The above bisection result is about the new stack = drivers/firewire/.
The old stack is drivers/ieee1394/ and I prefix all its changes with
"ieee1394:".

Of course the old stack is supposed to hibernate + restore properly too.
I personally tested only suspend + resume though, and that's quite long
ago...
--
Stefan Richter
-=====-==--- =-== ==-=-
http://arcgraph.de/sr/

2008-11-26 08:19:32

by Fabio Comolli

[permalink] [raw]
Subject: Re: Regression in 2.6.28-rc and 2.6.27-stable - hibernate related

Hi

On Wed, Nov 26, 2008 at 2:03 AM, Stefan Richter
<[email protected]> wrote:
> Rafael J. Wysocki wrote:
>> Also, on a possibly related note, I've just found a report from a Mac Mini user
>> who told me his machine hanged during resume from hibernation if his external
>> firewire drive was connected to the port. He worked around the problem by
>> switching to the new firewire stack that worked for him.
>
> The above bisection result is about the new stack = drivers/firewire/.
> The old stack is drivers/ieee1394/ and I prefix all its changes with
> "ieee1394:".
>
> Of course the old stack is supposed to hibernate + restore properly too.
> I personally tested only suspend + resume though, and that's quite long
> ago...

FWIW, I don't own any firewire devices, I only compiled the stack to
see if the port was recognised by the kernel. So nothing has ever be
connected to that port.

I haven't reproduced the problem so far without the drivers compiled
in (and with the debug option you suggested). I'll post some more info
in a few days.

> --
> Stefan Richter
> -=====-==--- =-== ==-=-
> http://arcgraph.de/sr/
>

Regards,
Fabio

2008-11-26 12:29:23

by Stefan Richter

[permalink] [raw]
Subject: Re: Regression in 2.6.28-rc and 2.6.27-stable - hibernate related

Fabio Comolli wrote:
> I haven't reproduced the problem so far without the drivers compiled
> in (and with the debug option you suggested).

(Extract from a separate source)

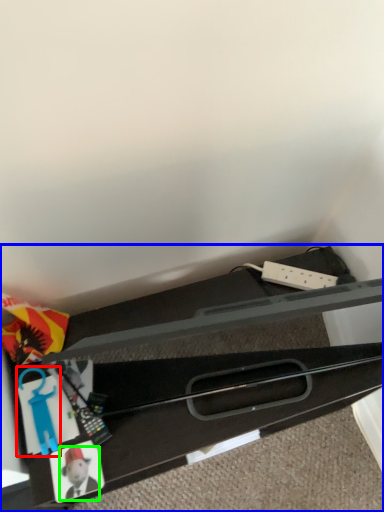
Question: Which is nearer to the toy (highlighted by a red box)? furniture (highlighted by a blue box) or toy (highlighted by a green box).

Choices:
 (A) furniture
 (B) toy

Answer: (B)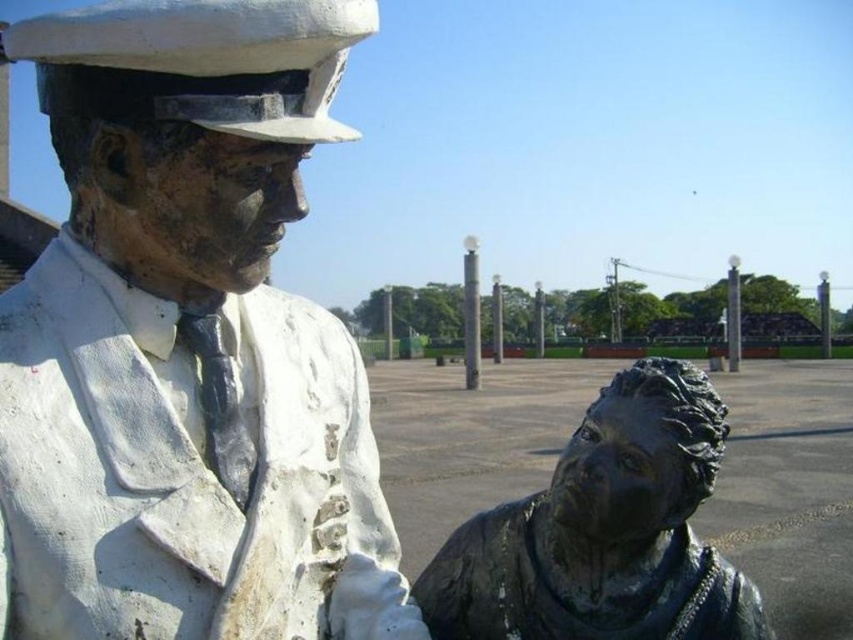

I'll post some more info
> in a few days.

Sounds like I urgently need to set up hibernation on a test PC here.
Thanks,
--
Stefan Richter
-=====-==--- =-== ==-=-
http://arcgraph.de/sr/

2008-11-26 19:46:01

by Fabio Comolli

[permalink] [raw]
Subject: Re: Regression in 2.6.28-rc and 2.6.27-stable - hibernate related

Ok, I reproduced the bug with 2.6.27.7 without firewire. So the
firewire stack is innocent after all.
FWIW, it happened after the resume, as soon as I plugged the AC
adapter. The system became unresponsive for at least two minutes and
then "resurrected" as nothing happened. Nothing in the logs and the
dmesg is clean.

I ran out of ideas. I'm trying 2.6.27.4, the kernel then never showed
the problem.

I will also launch a full SMART test on my hd, in case it is the guilty.

Regards,
Fabio

On Wed, Nov 26, 2008 at 1:28 PM, Stefan Richter
<[email protected]> wrote:
> Fabio Comolli wrote:
>> I haven't reproduced the problem so far without the drivers compiled
>> in (and with the debug option you suggested). I'll post some more info
>> in a few days.
>
> Sounds like I urgently need to set up hibernation on a test PC here.
> Thanks,
> --
> Stefan Richter
> -=====-==--- =-== ==-=-
> http://arcgraph.de/sr/
>

2008-11-26 20:08:36

by Stefan Richter

[permalink] [raw]
Subject: Re: Regression in 2.6.28-rc and 2.6.27-stable - hibernate related

Fabio Comolli wrote:
> Ok, I reproduced the bug with 2.6.27.7 without firewire. So the
> firewire stack is innocent after all.

That's great news for me at least. ;-)

> FWIW, it happened after the resume, as soon as I plugged the AC
> adapter. The system became unresponsive for at least two minutes and
> then "resurrected" as nothing happened. Nothing in the logs and the
> dmesg is clean.
>
> I ran out of ideas. I'm trying 2.6.27.4, the kernel then never showed
> the problem.

The 2.6.27.5 changelog shows a bunch of ACPI changes. They may not be
responsible, but in my uninformed opinion these are the changes to look
at more closely. Since plain bisection did not work well for you, maybe
you should ask the maintainers involved in the ACPI patches for a
priority list of patches to unapply for long-term tests.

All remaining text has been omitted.